| PAGE |
--- start ---
It was while with BS&H that he met his young assistant, Anne Schumacher Ashenhurst, a former newspaperwoman who'd already married--and divorced--another newspaperman. A newly divorced single mother with a baby son in the big city, Anne Schumacher Ashenhurst failed to acquire another newspaper position in Chicago and was hired on as Frank Hummert's assistant. Their mutual interest and romance percolated for a reported seven years before the couple married in 1934. The marriage would last until Frank Hummert's death in 1966.

The couple formed their own company, Hummert Productions, after their marriage, and moved the operation to New York and Greenwich, Connecticut. But it was while still with Blackett, Sample & Hummert that the Hummerts inaugurated a Radio melodrama empire that would span the entire length--and breadth--of The Golden Age of Radio.

Just Plain Bill (1932) didn't start as a daytime soap-opera. It began in the evening. Just Plain Bill eventually ran for 23 years until 1955. The first of over 120 such melodramas over their storied careers, the Hummerts also produced two of the longest running musical variety programs--An American Album of Familiar Music (1931-1951) and Manhattan Merry Go Round (1932-1949)--and one of Radio's longest running mystery programs--Mr. Keen, Tracer of Lost Persons (1937-1955). But the most legendary and durable of all of their productions was The Romance of Helen Trent (1933-1960) which spanned 27 years and an estimated 7,222, 15-minute separate scripts.

The Time Magazine article of January 23, 1939 best describes their operation:

Monday, Jan. 23, 1939
Radio: Hummerts' Mill

"One of the oddest outfits in the very odd business of radio is Blackett-Sample-Hummert Inc. Not only is the company the No. 1 buyer of radio time, it is the No. 1 producer of radio material—and, incidentally, a big source of professional exasperation.

Figures available last week showed that in 1938 B-S-H had placed orders for $9,000,000 worth of air time. This was about one-eighth of all money paid for radio network time and over $3,700,000 more than B-S-H's nearest competitor spent. The commission on this sale was about $1,350,000 for B-S-H.
--- end ---
| GIVEN TASK 1 |
Reproduce the Hummert passage word for word in full.
The records that come next are unrelated to the Hummert passage.

| SOURCE DATA |
--- start ---
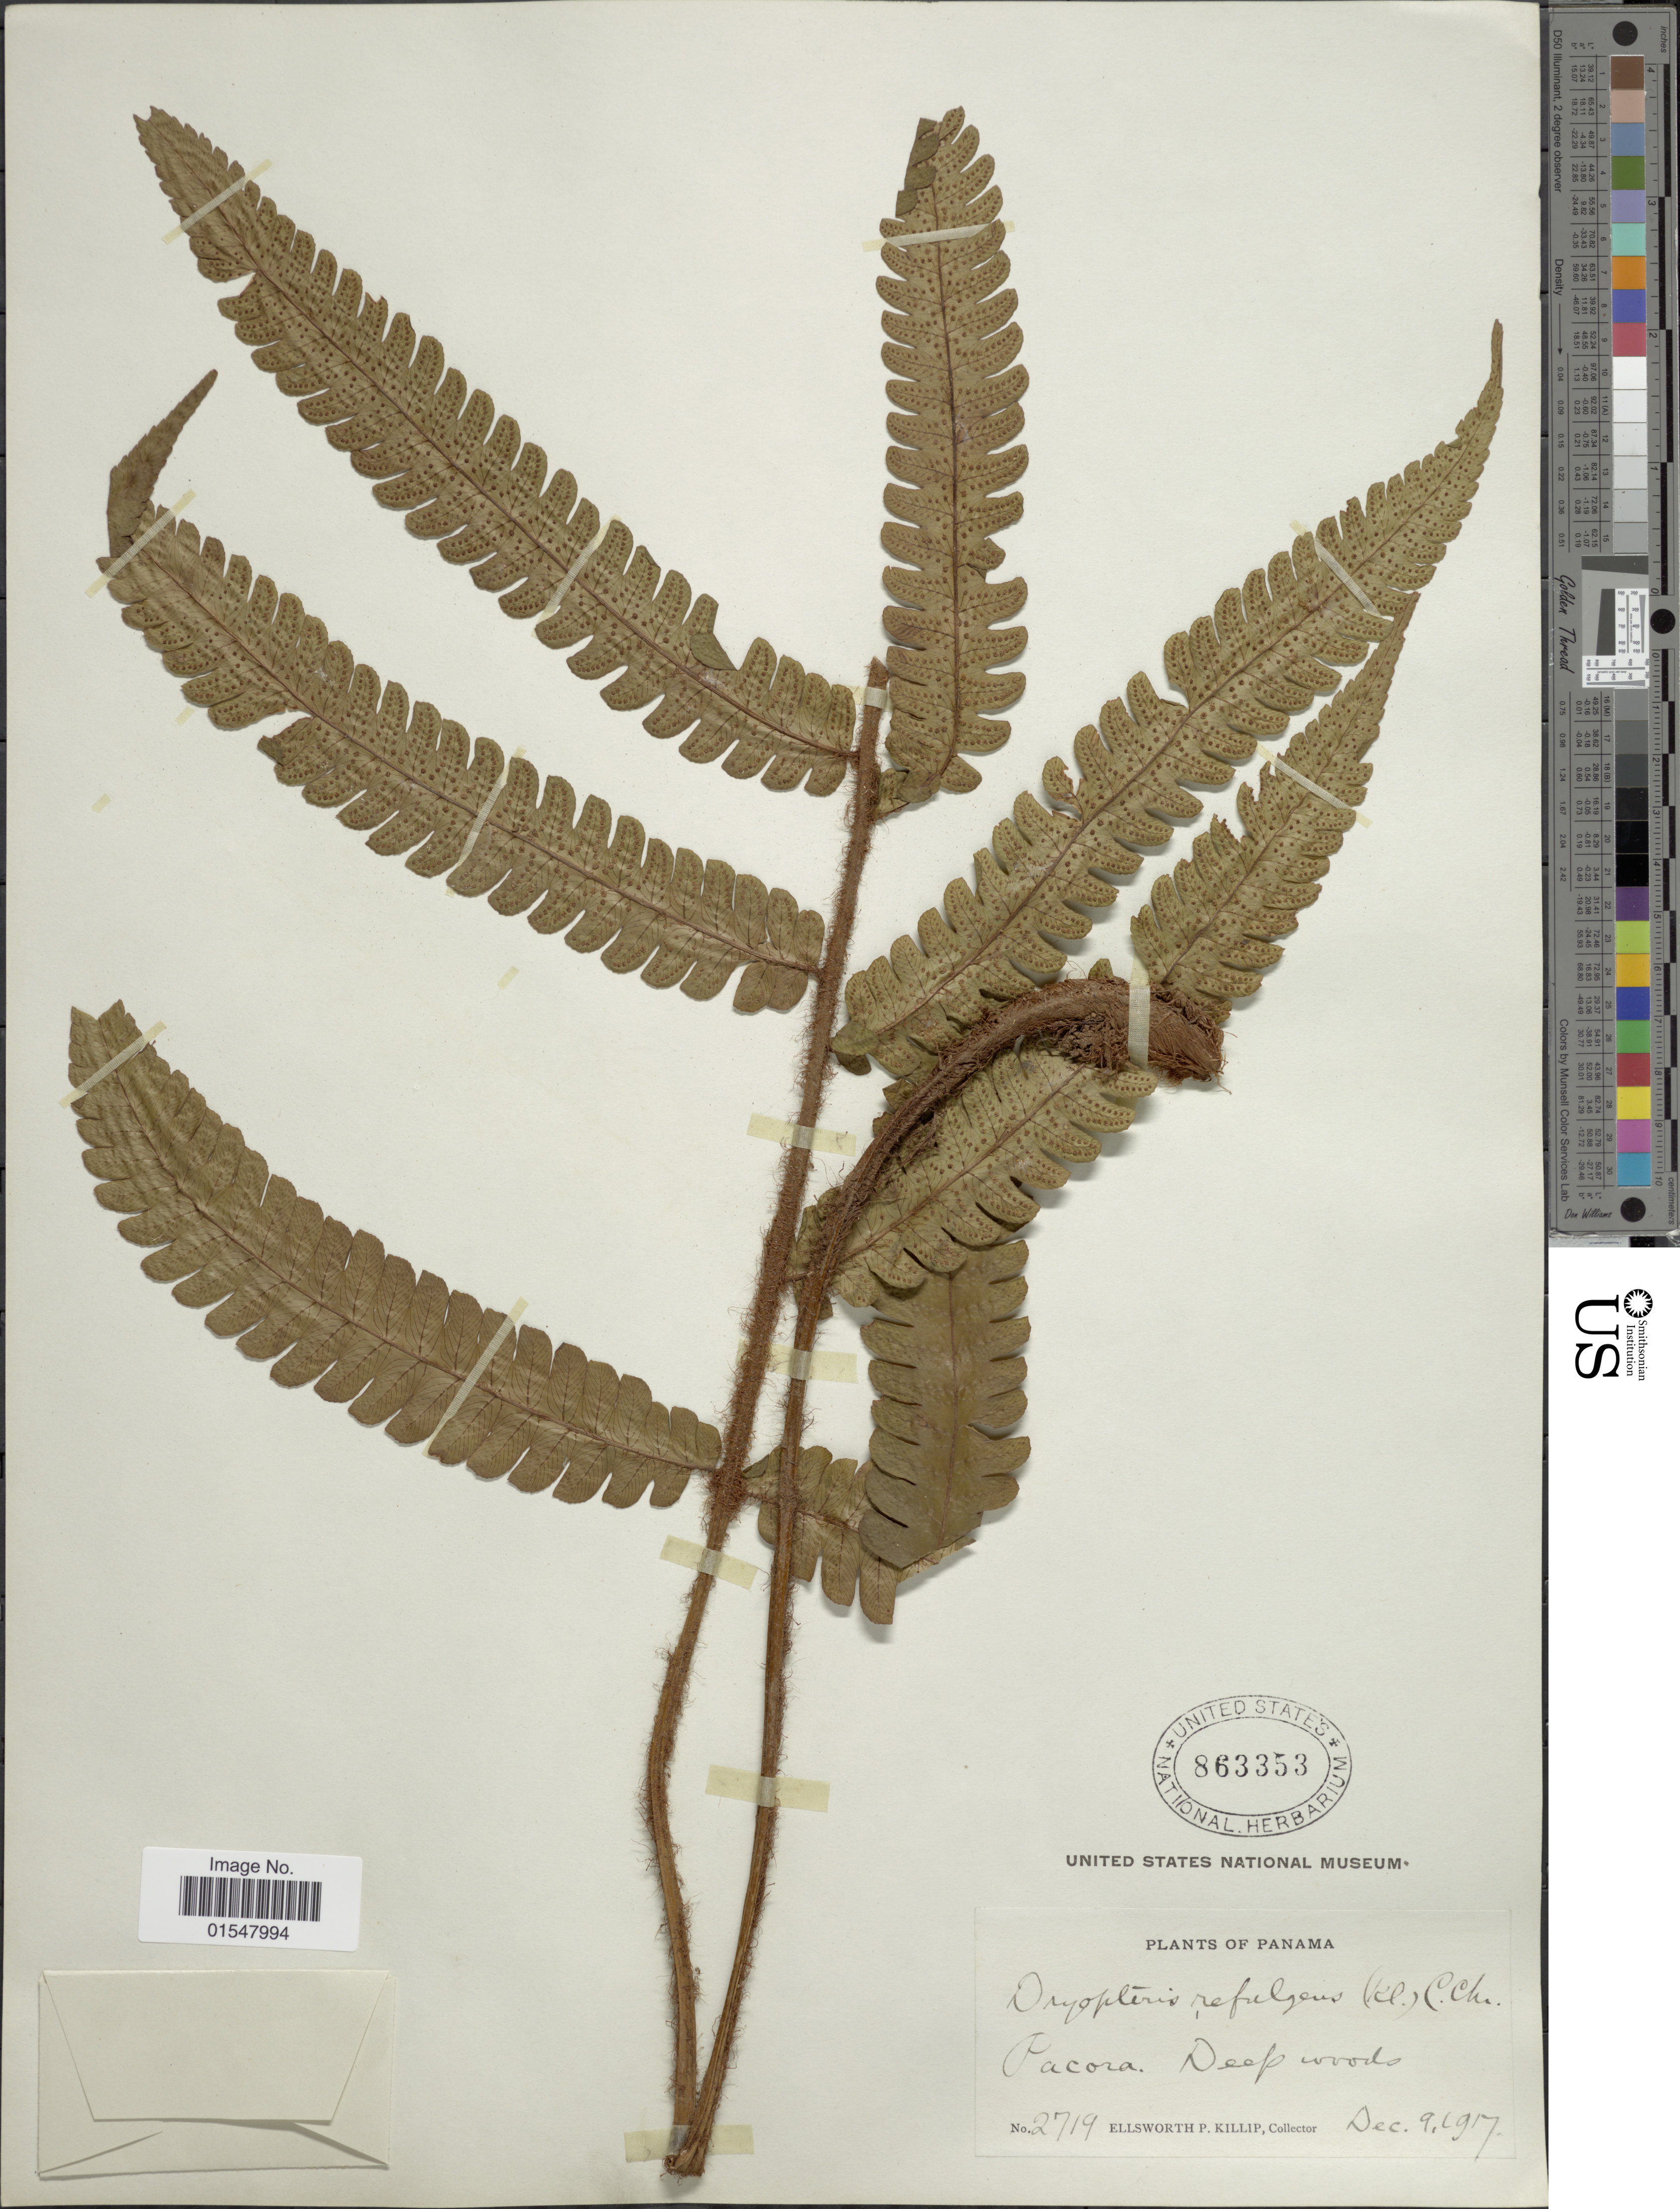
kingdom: Plantae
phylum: Tracheophyta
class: Polypodiopsida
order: Polypodiales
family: Dryopteridaceae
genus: Ctenitis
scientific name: Ctenitis refulgens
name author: (Mett.) Vareschi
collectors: E. P. Killip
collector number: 2719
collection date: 1917-12-09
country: Panama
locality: Pacora, deep woods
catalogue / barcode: US 863353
--- end ---
| GIVEN TASK 2 |
Write out every line of all the records above, unchanged, leaving out the pictures.

| FINAL ANSWER 1 |
It was while with BS&H that he met his young assistant, Anne Schumacher Ashenhurst, a former newspaperwoman who'd already married--and divorced--another newspaperman. A newly divorced single mother with a baby son in the big city, Anne Schumacher Ashenhurst failed to acquire another newspaper position in Chicago and was hired on as Frank Hummert's assistant. Their mutual interest and romance percolated for a reported seven years before the couple married in 1934. The marriage would last until Frank Hummert's death in 1966.

The couple formed their own company, Hummert Productions, after their marriage, and moved the operation to New York and Greenwich, Connecticut. But it was while still with Blackett, Sample & Hummert that the Hummerts inaugurated a Radio melodrama empire that would span the entire length--and breadth--of The Golden Age of Radio.

Just Plain Bill (1932) didn't start as a daytime soap-opera. It began in the evening. Just Plain Bill eventually ran for 23 years until 1955. The first of over 120 such melodramas over their storied careers, the Hummerts also produced two of the longest running musical variety programs--An American Album of Familiar Music (1931-1951) and Manhattan Merry Go Round (1932-1949)--and one of Radio's longest running mystery programs--Mr. Keen, Tracer of Lost Persons (1937-1955). But the most legendary and durable of all of their productions was The Romance of Helen Trent (1933-1960) which spanned 27 years and an estimated 7,222, 15-minute separate scripts.

The Time Magazine article of January 23, 1939 best describes their operation:

Monday, Jan. 23, 1939
Radio: Hummerts' Mill

"One of the oddest outfits in the very odd business of radio is Blackett-Sample-Hummert Inc. Not only is the company the No. 1 buyer of radio time, it is the No. 1 producer of radio material—and, incidentally, a big source of professional exasperation.

Figures available last week showed that in 1938 B-S-H had placed orders for $9,000,000 worth of air time. This was about one-eighth of all money paid for radio network time and over $3,700,000 more than B-S-H's nearest competitor spent. The commission on this sale was about $1,350,000 for B-S-H.

| FINAL ANSWER 2 |
kingdom: Plantae
phylum: Tracheophyta
class: Polypodiopsida
order: Polypodiales
family: Dryopteridaceae
genus: Ctenitis
scientific name: Ctenitis refulgens
name author: (Mett.) Vareschi
collectors: E. P. Killip
collector number: 2719
collection date: 1917-12-09
country: Panama
locality: Pacora, deep woods
catalogue / barcode: US 863353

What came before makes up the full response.